■ Problem ■
Within the material below, find each line bearing the word "occurs" and present it.
#####
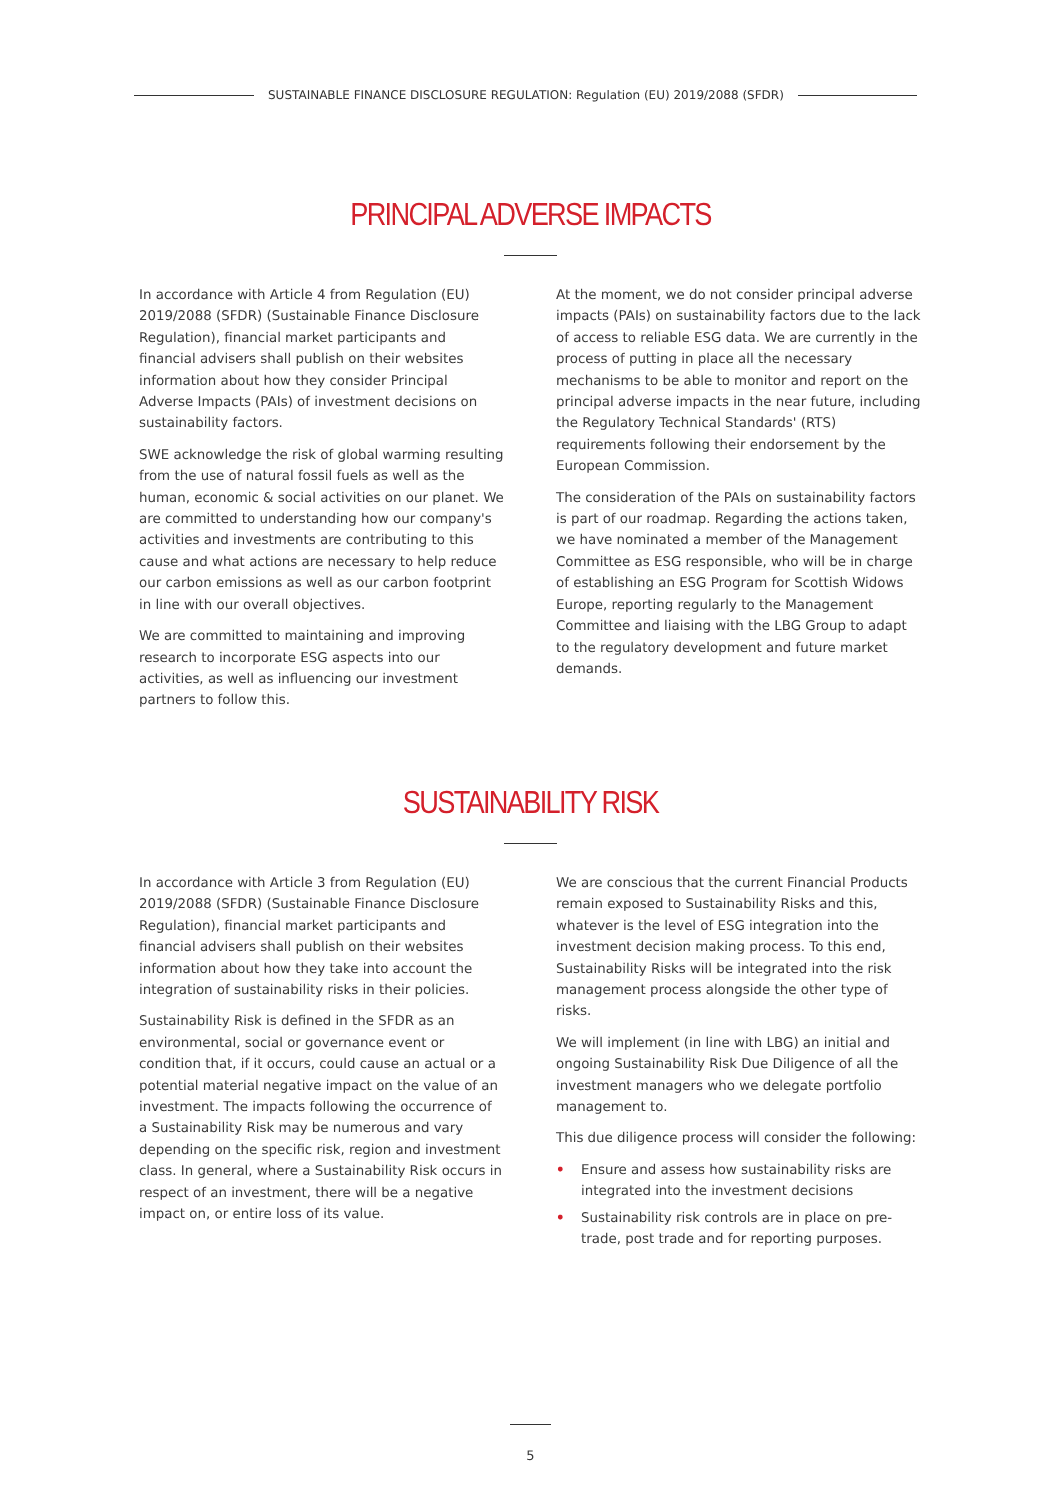SUSTAINABLE FINANCE DISCLOSURE REGULATION: Regulation (EU) 2019/2088 (SFDR)
PRINCIPAL ADVERSE IMPACTS
In accordance with Article 4 from Regulation (EU) 2019/2088 (SFDR) (Sustainable Finance Disclosure Regulation), financial market participants and financial advisers shall publish on their websites information about how they consider Principal Adverse Impacts (PAIs) of investment decisions on sustainability factors.
SWE acknowledge the risk of global warming resulting from the use of natural fossil fuels as well as the human, economic & social activities on our planet. We are committed to understanding how our company's activities and investments are contributing to this cause and what actions are necessary to help reduce our carbon emissions as well as our carbon footprint in line with our overall objectives.
We are committed to maintaining and improving research to incorporate ESG aspects into our activities, as well as influencing our investment partners to follow this.
At the moment, we do not consider principal adverse impacts (PAIs) on sustainability factors due to the lack of access to reliable ESG data. We are currently in the process of putting in place all the necessary mechanisms to be able to monitor and report on the principal adverse impacts in the near future, including the Regulatory Technical Standards' (RTS) requirements following their endorsement by the European Commission.
The consideration of the PAIs on sustainability factors is part of our roadmap. Regarding the actions taken, we have nominated a member of the Management Committee as ESG responsible, who will be in charge of establishing an ESG Program for Scottish Widows Europe, reporting regularly to the Management Committee and liaising with the LBG Group to adapt to the regulatory development and future market demands.
SUSTAINABILITY RISK
In accordance with Article 3 from Regulation (EU) 2019/2088 (SFDR) (Sustainable Finance Disclosure Regulation), financial market participants and financial advisers shall publish on their websites information about how they take into account the integration of sustainability risks in their policies.
Sustainability Risk is defined in the SFDR as an environmental, social or governance event or condition that, if it occurs, could cause an actual or a potential material negative impact on the value of an investment. The impacts following the occurrence of a Sustainability Risk may be numerous and vary depending on the specific risk, region and investment class. In general, where a Sustainability Risk occurs in respect of an investment, there will be a negative impact on, or entire loss of its value.
We are conscious that the current Financial Products remain exposed to Sustainability Risks and this, whatever is the level of ESG integration into the investment decision making process. To this end, Sustainability Risks will be integrated into the risk management process alongside the other type of risks.
We will implement (in line with LBG) an initial and ongoing Sustainability Risk Due Diligence of all the investment managers who we delegate portfolio management to.
This due diligence process will consider the following:
• Ensure and assess how sustainability risks are integrated into the investment decisions
• Sustainability risk controls are in place on pre-trade, post trade and for reporting purposes.
5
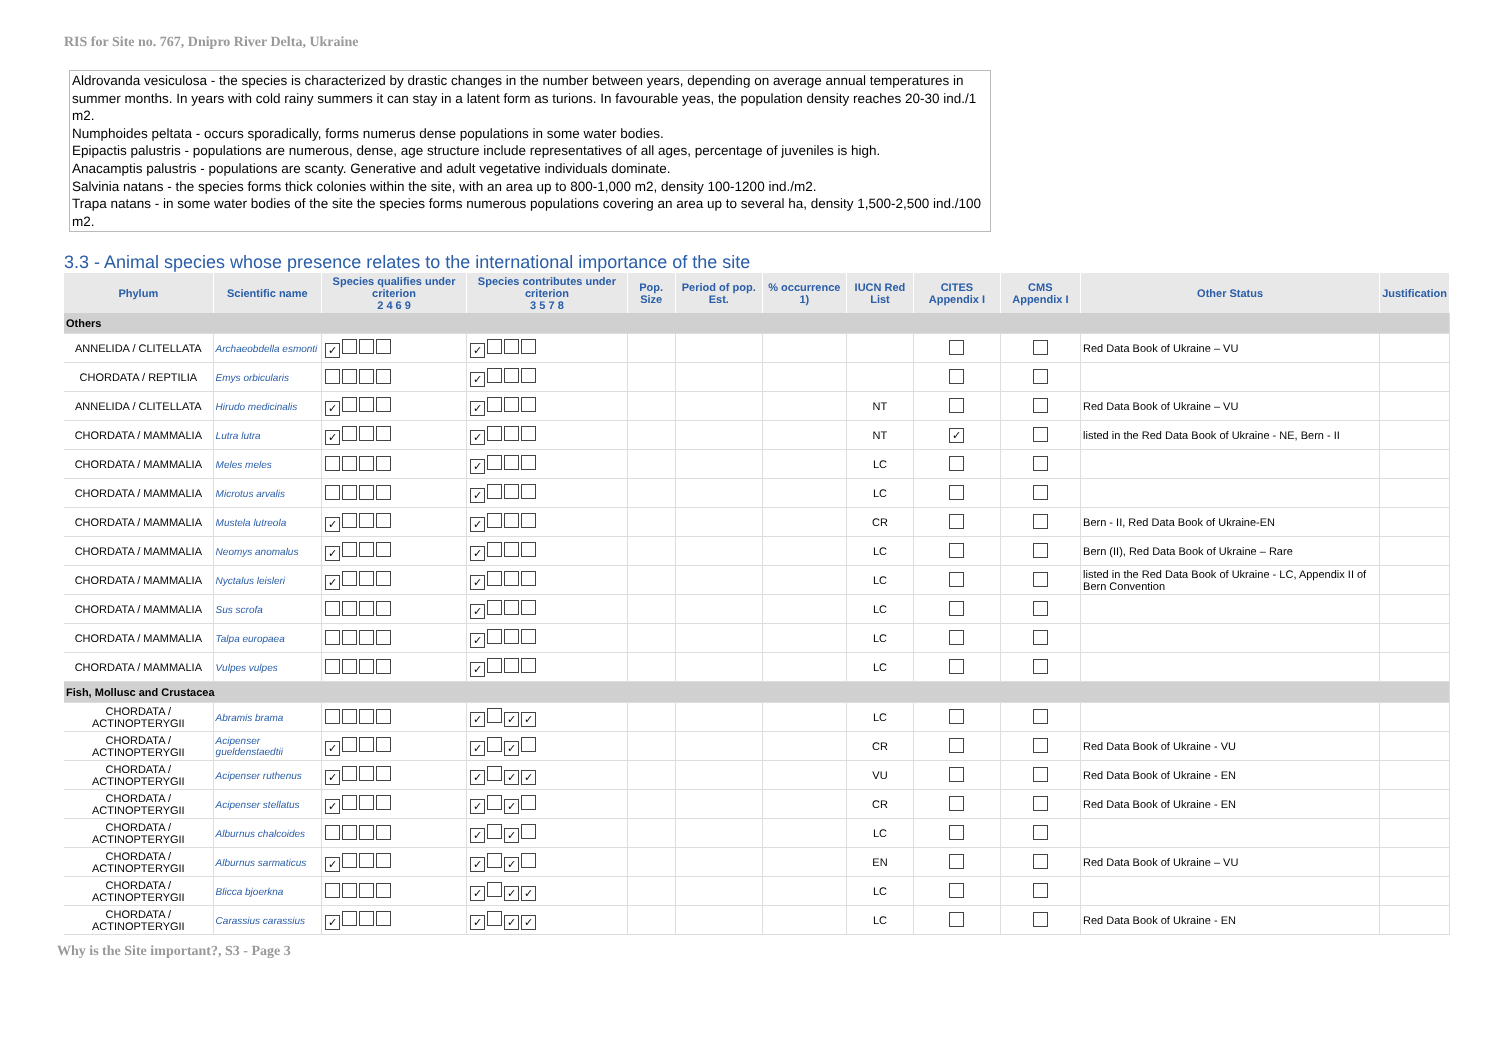RIS for Site no. 767, Dnipro River Delta, Ukraine
Aldrovanda vesiculosa - the species is characterized by drastic changes in the number between years, depending on average annual temperatures in summer months. In years with cold rainy summers it can stay in a latent form as turions. In favourable yeas, the population density reaches 20-30 ind./1 m2.
Numphoides peltata - occurs sporadically, forms numerus dense populations in some water bodies.
Epipactis palustris - populations are numerous, dense, age structure include representatives of all ages, percentage of juveniles is high.
Anacamptis palustris - populations are scanty. Generative and adult vegetative individuals dominate.
Salvinia natans - the species forms thick colonies within the site, with an area up to 800-1,000 m2, density 100-1200 ind./m2.
Trapa natans - in some water bodies of the site the species forms numerous populations covering an area up to several ha, density 1,500-2,500 ind./100 m2.
3.3 - Animal species whose presence relates to the international importance of the site
| Phylum | Scientific name | Species qualifies under criterion 2 4 6 9 | Species contributes under criterion 3 5 7 8 | Pop. Size | Period of pop. Est. | % occurrence 1) | IUCN Red List | CITES Appendix I | CMS Appendix I | Other Status | Justification |
| --- | --- | --- | --- | --- | --- | --- | --- | --- | --- | --- | --- |
| Others | | | | | | | | | | | |
| ANNELIDA / CLITELLATA | Archaeobdella esmonti | ✓ | ✓ | | | | | | | Red Data Book of Ukraine – VU | |
| CHORDATA / REPTILIA | Emys orbicularis | | ✓ | | | | | | | | |
| ANNELIDA / CLITELLATA | Hirudo medicinalis | ✓ | ✓ | | | | NT | | | Red Data Book of Ukraine – VU | |
| CHORDATA / MAMMALIA | Lutra lutra | ✓ | ✓ | | | | NT | ✓ | | listed in the Red Data Book of Ukraine - NE, Bern - II | |
| CHORDATA / MAMMALIA | Meles meles | | ✓ | | | | LC | | | | |
| CHORDATA / MAMMALIA | Microtus arvalis | | ✓ | | | | LC | | | | |
| CHORDATA / MAMMALIA | Mustela lutreola | ✓ | ✓ | | | | CR | | | Bern - II, Red Data Book of Ukraine-EN | |
| CHORDATA / MAMMALIA | Neomys anomalus | ✓ | ✓ | | | | LC | | | Bern (II), Red Data Book of Ukraine – Rare | |
| CHORDATA / MAMMALIA | Nyctalus leisleri | ✓ | ✓ | | | | LC | | | listed in the Red Data Book of Ukraine - LC, Appendix II of Bern Convention | |
| CHORDATA / MAMMALIA | Sus scrofa | | ✓ | | | | LC | | | | |
| CHORDATA / MAMMALIA | Talpa europaea | | ✓ | | | | LC | | | | |
| CHORDATA / MAMMALIA | Vulpes vulpes | | ✓ | | | | LC | | | | |
| Fish, Mollusc and Crustacea | | | | | | | | | | | |
| CHORDATA / ACTINOPTERYGII | Abramis brama | | ✓ ✓ ✓ | | | | LC | | | | |
| CHORDATA / ACTINOPTERYGII | Acipenser gueldenstaedtii | ✓ | ✓ ✓ | | | | CR | | | Red Data Book of Ukraine - VU | |
| CHORDATA / ACTINOPTERYGII | Acipenser ruthenus | ✓ | ✓ ✓ ✓ | | | | VU | | | Red Data Book of Ukraine - EN | |
| CHORDATA / ACTINOPTERYGII | Acipenser stellatus | ✓ | ✓ ✓ | | | | CR | | | Red Data Book of Ukraine - EN | |
| CHORDATA / ACTINOPTERYGII | Alburnus chalcoides | | ✓ ✓ | | | | LC | | | | |
| CHORDATA / ACTINOPTERYGII | Alburnus sarmaticus | ✓ | ✓ ✓ | | | | EN | | | Red Data Book of Ukraine – VU | |
| CHORDATA / ACTINOPTERYGII | Blicca bjoerkna | | ✓ ✓ ✓ | | | | LC | | | | |
| CHORDATA / ACTINOPTERYGII | Carassius carassius | ✓ | ✓ ✓ ✓ | | | | LC | | | Red Data Book of Ukraine - EN | |
Why is the Site important?, S3 - Page 3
#####
■ Output of the task ■
Sustainability Risk is defined in the SFDR as an environmental, social or governance event or condition that, if it occurs, could cause an actual or a potential material negative impact on the value of an investment. The impacts following the occurrence of a Sustainability Risk may be numerous and vary depending on the specific risk, region and investment class. In general, where a Sustainability Risk occurs in respect of an investment, there will be a negative impact on, or entire loss of its value.
Numphoides peltata - occurs sporadically, forms numerus dense populations in some water bodies.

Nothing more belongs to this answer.